Y con un gesto de agrado miraba el telar vacío, sin
decir ni una palabra de que no veía nada.
Todos
el séquito miraba y remiraba, pero ninguno veía
absolutamente nada; no obstante, exclamaban, como el Emperador:
-¡Oh,
es bellísima!-, y le aconsejaron que se hiciese un
traje con esa tela nueva y maravillosa, para estrenarlo en
la procesión que debía celebrarse próximamente.
-¡Es preciosa, elegantísima, estupenda!- corría
de boca en boca, y todos estaban entusiasmados con ella.
El
Emperador concedió a cada uno de los dos bribones una
Cruz de Caballero para que las llevaran en el ojal, y los
nombró Caballeros Tejedores.
Durante
toda la noche que precedió al día de la fiesta,
los dos embaucadores estuvieron levantados, con más
de dieciséis lámparas encendidas. La gente pudo
ver que trabajaban activamente en la confección del
nuevo traje del Emperador. Simularon quitar la tela del telar,
cortaron el aire con grandes tijeras y cosieron con agujas
sin hebra de hilo; hasta que al fin, gritaron:
-¡Mirad,
el traje está listo!
Llegó
el Emperador en compañía de sus caballeros más
distinguidos, y los dos truhanes, levantando los brazos como
si sostuviesen algo, dijeron:
-¡Estos
son los pantalones! ¡La casaca! ¡El manto! …Y
así fueron nombrando todas las piezas del traje. Las
prendas son ligeras como si fuesen una tela de araña.

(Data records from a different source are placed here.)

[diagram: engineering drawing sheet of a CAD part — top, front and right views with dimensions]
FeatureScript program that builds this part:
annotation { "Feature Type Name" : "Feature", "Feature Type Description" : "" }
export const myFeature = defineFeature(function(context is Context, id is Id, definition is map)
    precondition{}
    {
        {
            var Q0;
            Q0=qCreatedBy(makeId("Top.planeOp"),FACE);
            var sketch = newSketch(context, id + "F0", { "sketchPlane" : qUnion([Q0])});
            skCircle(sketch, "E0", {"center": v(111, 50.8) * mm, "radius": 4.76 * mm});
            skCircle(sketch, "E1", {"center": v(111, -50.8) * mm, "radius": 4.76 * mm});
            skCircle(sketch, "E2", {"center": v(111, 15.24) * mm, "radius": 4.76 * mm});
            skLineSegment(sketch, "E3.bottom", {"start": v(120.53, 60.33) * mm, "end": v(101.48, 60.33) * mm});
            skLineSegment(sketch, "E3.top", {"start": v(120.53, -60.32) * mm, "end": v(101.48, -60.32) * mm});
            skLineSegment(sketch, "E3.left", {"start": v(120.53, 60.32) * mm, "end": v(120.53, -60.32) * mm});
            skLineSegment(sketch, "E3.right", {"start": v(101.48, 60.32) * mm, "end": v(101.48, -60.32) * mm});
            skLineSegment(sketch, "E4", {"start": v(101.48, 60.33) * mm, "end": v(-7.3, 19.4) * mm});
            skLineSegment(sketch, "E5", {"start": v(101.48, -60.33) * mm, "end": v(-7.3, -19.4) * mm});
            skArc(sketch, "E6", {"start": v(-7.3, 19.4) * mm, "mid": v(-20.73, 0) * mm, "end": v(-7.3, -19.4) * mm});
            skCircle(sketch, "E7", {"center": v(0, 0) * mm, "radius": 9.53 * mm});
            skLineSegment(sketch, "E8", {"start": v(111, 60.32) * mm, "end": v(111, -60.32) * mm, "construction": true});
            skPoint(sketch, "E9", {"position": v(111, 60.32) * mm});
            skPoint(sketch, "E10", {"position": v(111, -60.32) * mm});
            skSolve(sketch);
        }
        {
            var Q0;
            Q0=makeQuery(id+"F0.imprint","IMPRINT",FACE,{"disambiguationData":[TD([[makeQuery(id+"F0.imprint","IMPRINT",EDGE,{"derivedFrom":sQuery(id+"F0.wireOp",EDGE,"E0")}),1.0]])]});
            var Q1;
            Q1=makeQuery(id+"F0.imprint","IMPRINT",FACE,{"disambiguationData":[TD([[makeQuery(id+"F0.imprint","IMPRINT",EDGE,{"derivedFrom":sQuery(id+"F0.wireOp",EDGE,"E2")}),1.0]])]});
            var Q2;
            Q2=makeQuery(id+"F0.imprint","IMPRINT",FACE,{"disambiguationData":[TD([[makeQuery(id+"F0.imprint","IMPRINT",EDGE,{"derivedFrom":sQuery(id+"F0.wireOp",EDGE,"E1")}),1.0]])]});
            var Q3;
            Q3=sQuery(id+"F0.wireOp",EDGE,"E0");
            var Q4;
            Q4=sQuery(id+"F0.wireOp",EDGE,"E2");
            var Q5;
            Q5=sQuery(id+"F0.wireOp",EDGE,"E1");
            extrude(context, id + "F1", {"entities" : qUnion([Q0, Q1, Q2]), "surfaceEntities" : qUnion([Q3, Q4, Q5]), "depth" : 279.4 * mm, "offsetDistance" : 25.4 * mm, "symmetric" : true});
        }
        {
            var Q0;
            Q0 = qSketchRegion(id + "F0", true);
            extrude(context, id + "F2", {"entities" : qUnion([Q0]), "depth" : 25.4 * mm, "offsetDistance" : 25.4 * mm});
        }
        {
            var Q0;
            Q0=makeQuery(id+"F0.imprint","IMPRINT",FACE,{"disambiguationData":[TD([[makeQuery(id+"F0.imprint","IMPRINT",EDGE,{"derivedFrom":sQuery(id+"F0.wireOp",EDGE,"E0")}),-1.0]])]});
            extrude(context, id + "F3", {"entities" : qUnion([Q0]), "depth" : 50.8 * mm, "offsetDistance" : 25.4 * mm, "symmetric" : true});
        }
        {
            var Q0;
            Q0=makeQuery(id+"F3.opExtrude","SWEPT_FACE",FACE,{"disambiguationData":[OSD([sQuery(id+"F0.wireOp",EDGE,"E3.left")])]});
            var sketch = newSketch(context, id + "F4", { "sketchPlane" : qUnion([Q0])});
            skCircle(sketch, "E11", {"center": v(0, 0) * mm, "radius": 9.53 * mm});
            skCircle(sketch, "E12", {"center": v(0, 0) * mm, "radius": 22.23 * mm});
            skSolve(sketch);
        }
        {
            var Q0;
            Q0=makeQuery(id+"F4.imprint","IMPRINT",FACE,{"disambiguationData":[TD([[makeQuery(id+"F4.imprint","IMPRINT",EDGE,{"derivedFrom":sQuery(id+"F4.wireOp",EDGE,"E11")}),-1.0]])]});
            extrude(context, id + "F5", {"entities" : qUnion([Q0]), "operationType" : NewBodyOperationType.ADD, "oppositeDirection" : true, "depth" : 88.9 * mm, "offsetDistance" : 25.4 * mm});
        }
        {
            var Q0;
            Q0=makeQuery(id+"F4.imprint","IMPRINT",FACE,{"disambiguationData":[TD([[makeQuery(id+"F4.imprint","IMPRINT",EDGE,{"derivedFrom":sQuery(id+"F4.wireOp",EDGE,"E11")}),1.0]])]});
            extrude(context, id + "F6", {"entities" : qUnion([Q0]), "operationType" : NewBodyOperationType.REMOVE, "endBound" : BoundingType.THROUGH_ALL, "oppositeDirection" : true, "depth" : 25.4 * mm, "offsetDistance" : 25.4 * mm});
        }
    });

Se diría que no lleva nada en el cuerpo, pero esto
es precisamente lo bueno de la tela.
-¡En
efecto! -asintieron todos los cortesanos, sin ver nada, porque
no había nada .
-¿Quiere
dignarse Vuestra Majestad a quitarse el traje que lleva -dijeron
los dos bribones-, para que podamos probarle los nuevos vestidos
ante el gran espejo?
El
Emperador se despojó de todas sus prendas, y los pícaros
simularon entregarle las diversas piezas del vestido nuevo,
que pretendían haber terminado poco antes. Luego hicieron
como si atasen algo a la cintura del Emperador: era la cola;
y el Monarca se movía y contoneaba ante el espejo.
-¡Dios,
y qué bien le sienta, le va estupendamente! -exclamaron
todos-. ¡Qué dibujos! ¡Qué colores!
¡Es un traje precioso!
-El
palio para la procesión os espera ya en la calle, Majestad
-anunció el maestro de ceremonias.
-¡Sí,
estoy preparado! -dijo el Emperador-. ¿Verdad que me
sienta bien? -y de nuevo se miró al espejo, haciendo
como si estuviera contemplando sus vestidos.
Los
chambelanes encargados de llevar la cola bajaron las manos
al suelo como para levantarla, y siguieron con las manos en
alto como si estuvieran sosteniendo algo en el aire; por nada
del mundo hubieran confesado que no veían nada.
Y
de este modo marchó el Emperador en la procesión
bajo el espléndido palio, mientras que todas las gentes,
en la calle y en las ventanas, decían:
-¡Qué
precioso es el nuevo traje del Emperador! ¡Qué
magnífica cola! ¡Qué bien le sienta! -nadie
permitía que los demás se diesen cuenta de que
no veían nada, porque eso hubiera significado que eran
indignos de su cargo o que eran tontos de remate. Ningún
traje del Emperador había tenido tanto éxito
como aquél.
-¡Pero
si no lleva nada! -exclamó de pronto un niño.
-¡Dios
mio, escuchad la voz de la inocencia! -dijo su padre; y todo
el mundo empezó a cuchichear sobre lo que acababa de
decir el pequeño.
-¡Pero
si no lleva nada puesto! ¡Es un niño el que dice
que no lleva nada puesto!
-¡No
lleva traje! -gritó, al fin, todo el pueblo.
Aquello
inquietó al Emperador, porque pensaba que el pueblo
tenía razón; pero se dijo:
-Hay
que seguir en la procesión hasta el final.
Y
se irguió aún con mayor arrogancia que antes;
y los chambelanes continuaron portando la inexistente cola.